Search the listing below for the word "APERTURE" and copy each line that holds it.

[Start of section]

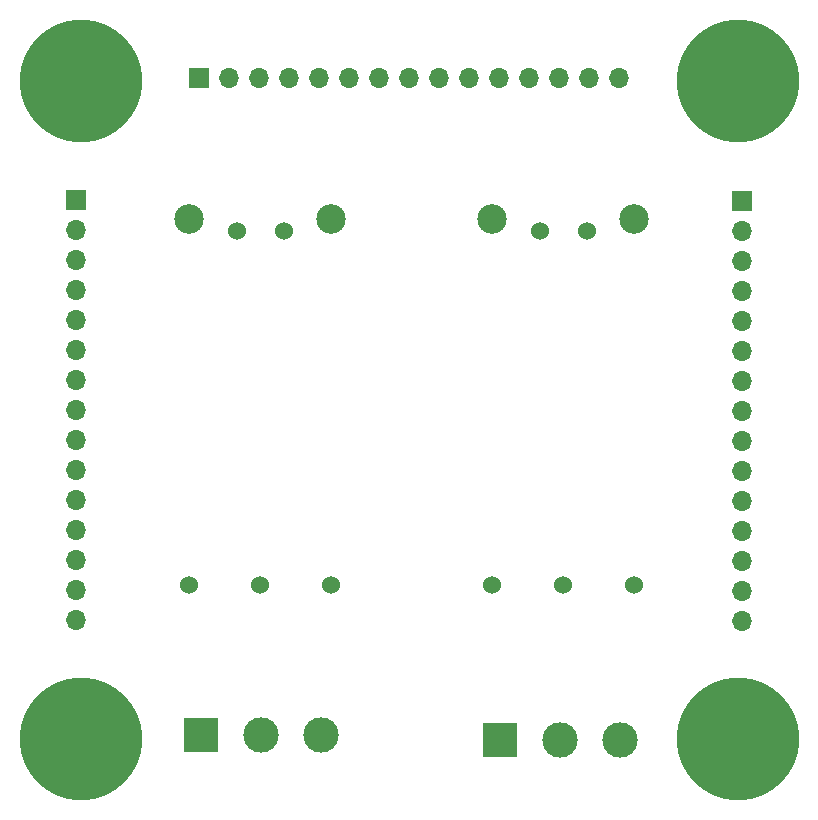
<source format=gbr>
%TF.GenerationSoftware,KiCad,Pcbnew,7.0.7*%
%TF.CreationDate,2024-04-01T01:32:49+05:30*%
%TF.ProjectId,GPIO_stack,4750494f-5f73-4746-9163-6b2e6b696361,rev?*%
%TF.SameCoordinates,Original*%
%TF.FileFunction,Soldermask,Top*%
%TF.FilePolarity,Negative*%
%FSLAX46Y46*%
G04 Gerber Fmt 4.6, Leading zero omitted, Abs format (unit mm)*
G04 Created by KiCad (PCBNEW 7.0.7) date 2024-04-01 01:32:49*
%MOMM*%
%LPD*%
G01*
G04 APERTURE LIST*
%ADD10C,1.524000*%
%ADD11C,2.500000*%
%ADD12R,3.000000X3.000000*%
%ADD13C,3.000000*%
%ADD14R,1.700000X1.700000*%
%ADD15O,1.700000X1.700000*%
%ADD16C,10.400000*%
G04 APERTURE END LIST*
D10*
%TO.C,U3*%
X145135600Y-67157600D03*
X141135600Y-67157600D03*
X149135600Y-97157600D03*
X143135600Y-97157600D03*
X137135600Y-97157600D03*
D11*
X149135600Y-66157600D03*
X137135600Y-66157600D03*
%TD*%
D12*
%TO.C,J1*%
X112445800Y-109855000D03*
D13*
X117525800Y-109855000D03*
X122605800Y-109855000D03*
%TD*%
D14*
%TO.C,U1*%
X158295200Y-64577800D03*
D15*
X158295200Y-67117800D03*
X158295200Y-69657800D03*
X158295200Y-72197800D03*
X158295200Y-74737800D03*
X158295200Y-77277800D03*
X158295200Y-79817800D03*
X158295200Y-82357800D03*
X158295200Y-84897800D03*
X158295200Y-87437800D03*
X158295200Y-89977800D03*
X158295200Y-92517800D03*
X158295200Y-95057800D03*
X158295200Y-97597800D03*
X158295200Y-100137800D03*
X101895200Y-100107800D03*
X101895200Y-97567800D03*
X101895200Y-95027800D03*
X101895200Y-92487800D03*
X101895200Y-89947800D03*
X101895200Y-87407800D03*
X101895200Y-84867800D03*
X101895200Y-82327800D03*
X101895200Y-79787800D03*
X101895200Y-77247800D03*
X101895200Y-74707800D03*
X101895200Y-72167800D03*
X101895200Y-69627800D03*
X101895200Y-67087800D03*
D14*
X101895200Y-64547800D03*
X112320200Y-54162800D03*
D15*
X114860200Y-54162800D03*
X117400200Y-54162800D03*
X119940200Y-54162800D03*
X122480200Y-54162800D03*
X125020200Y-54162800D03*
X127560200Y-54162800D03*
X130100200Y-54162800D03*
X132640200Y-54162800D03*
X135180200Y-54162800D03*
X137720200Y-54162800D03*
X140260200Y-54162800D03*
X142800200Y-54162800D03*
X145340200Y-54162800D03*
X147880200Y-54162800D03*
D16*
X157895200Y-110162800D03*
X102295200Y-110162800D03*
X102295200Y-54462800D03*
X157895200Y-54477800D03*
%TD*%
D12*
%TO.C,J2*%
X137795000Y-110236000D03*
D13*
X142875000Y-110236000D03*
X147955000Y-110236000D03*
%TD*%
D10*
%TO.C,U2*%
X119481600Y-67157600D03*
X115481600Y-67157600D03*
X123481600Y-97157600D03*
X117481600Y-97157600D03*
X111481600Y-97157600D03*
D11*
X123481600Y-66157600D03*
X111481600Y-66157600D03*
%TD*%
M02*

</source>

[End of section]

Answer to this exercise:
G04 APERTURE LIST*
G04 APERTURE END LIST*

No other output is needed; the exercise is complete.